*PROBLEM TO SOLVE*:
Below, copy every line of the records word for word, starting with the line holding "Reading right to" and continuing through the end of the records, inclusive. Don't include the pictures in your answer.
Start of INFORMATION PROVIDED
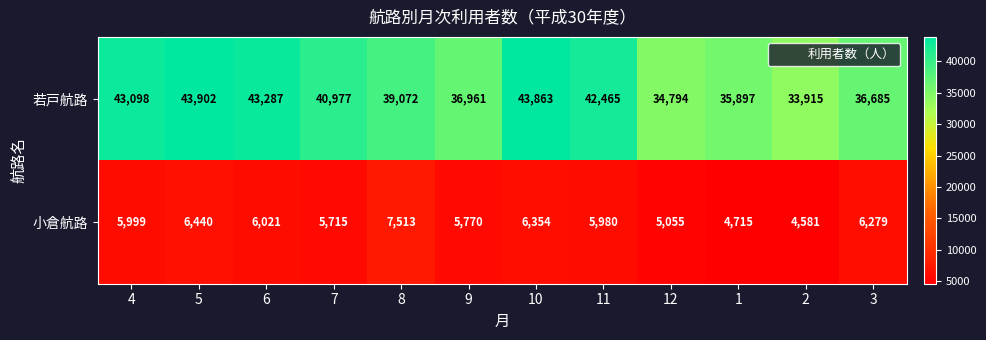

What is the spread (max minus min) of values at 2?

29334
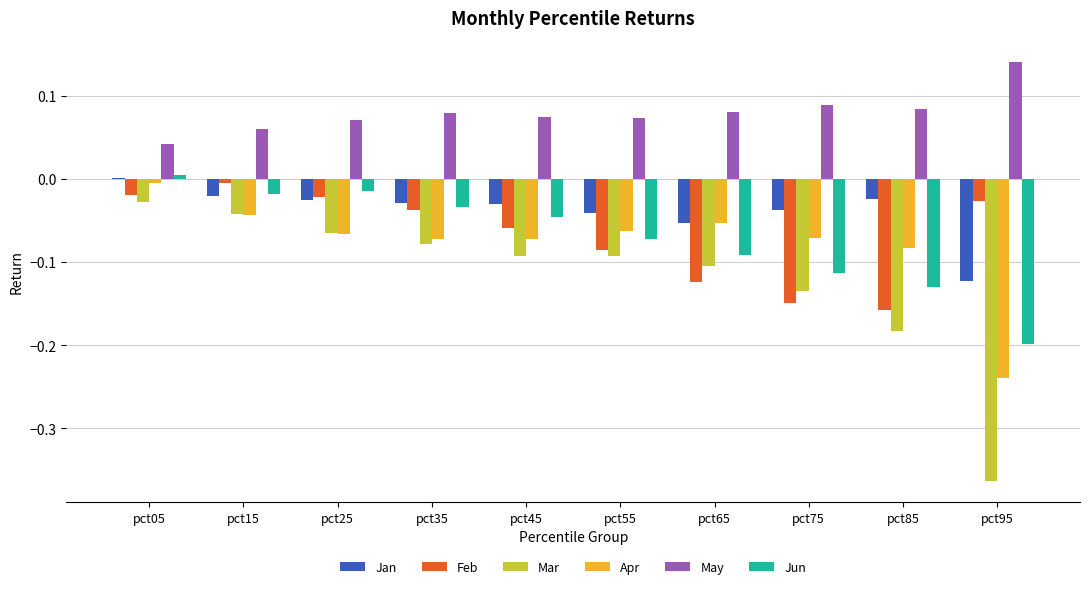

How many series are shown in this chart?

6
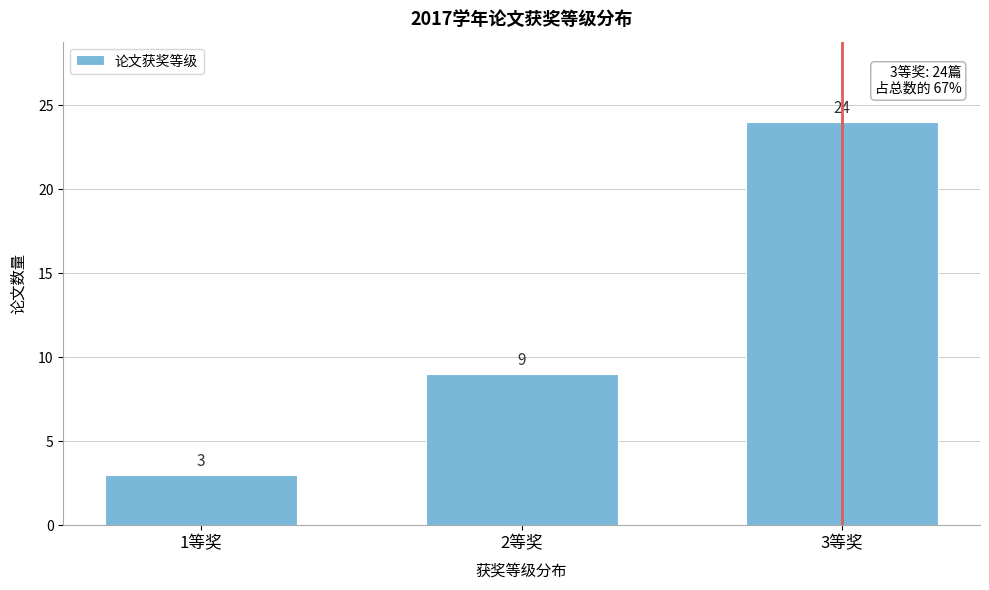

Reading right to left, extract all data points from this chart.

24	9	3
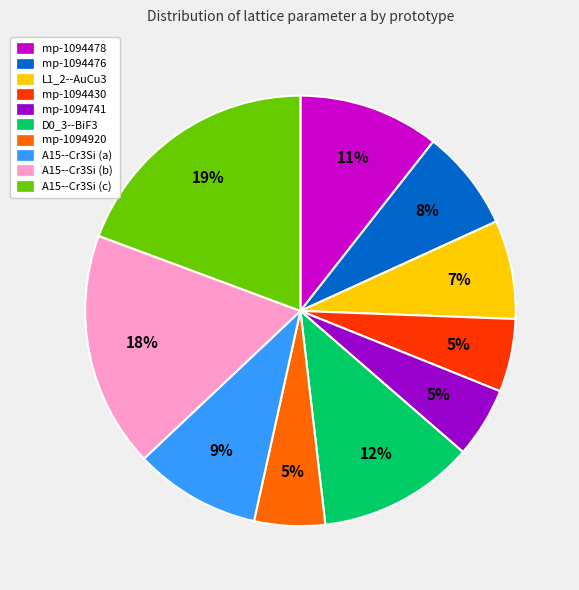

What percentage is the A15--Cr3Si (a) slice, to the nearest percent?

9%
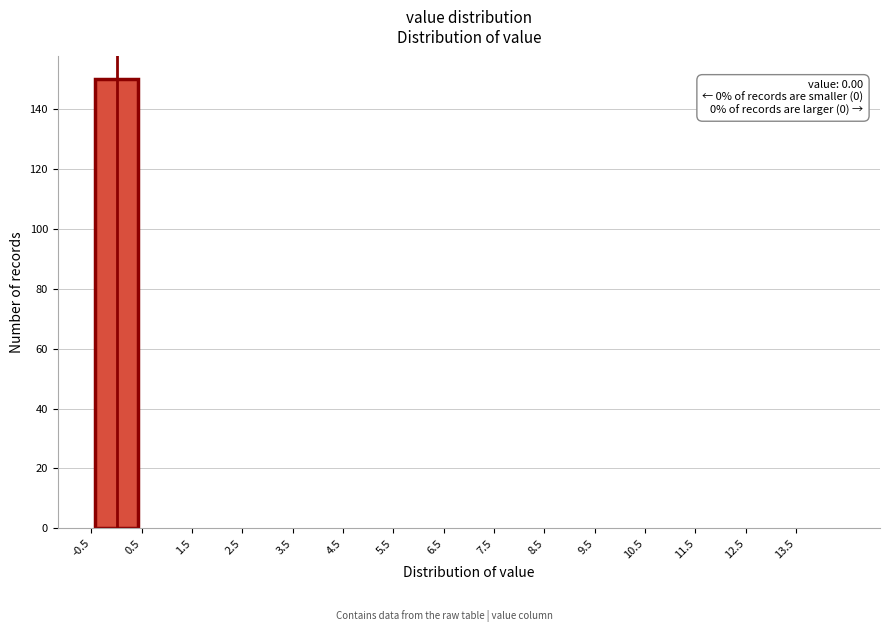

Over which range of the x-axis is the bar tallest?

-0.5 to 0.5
End of INFORMATION PROVIDED
*COMPLETED TASK*:
Reading right to left, extract all data points from this chart.

24	9	3

What percentage is the A15--Cr3Si (a) slice, to the nearest percent?

9%

Over which range of the x-axis is the bar tallest?

-0.5 to 0.5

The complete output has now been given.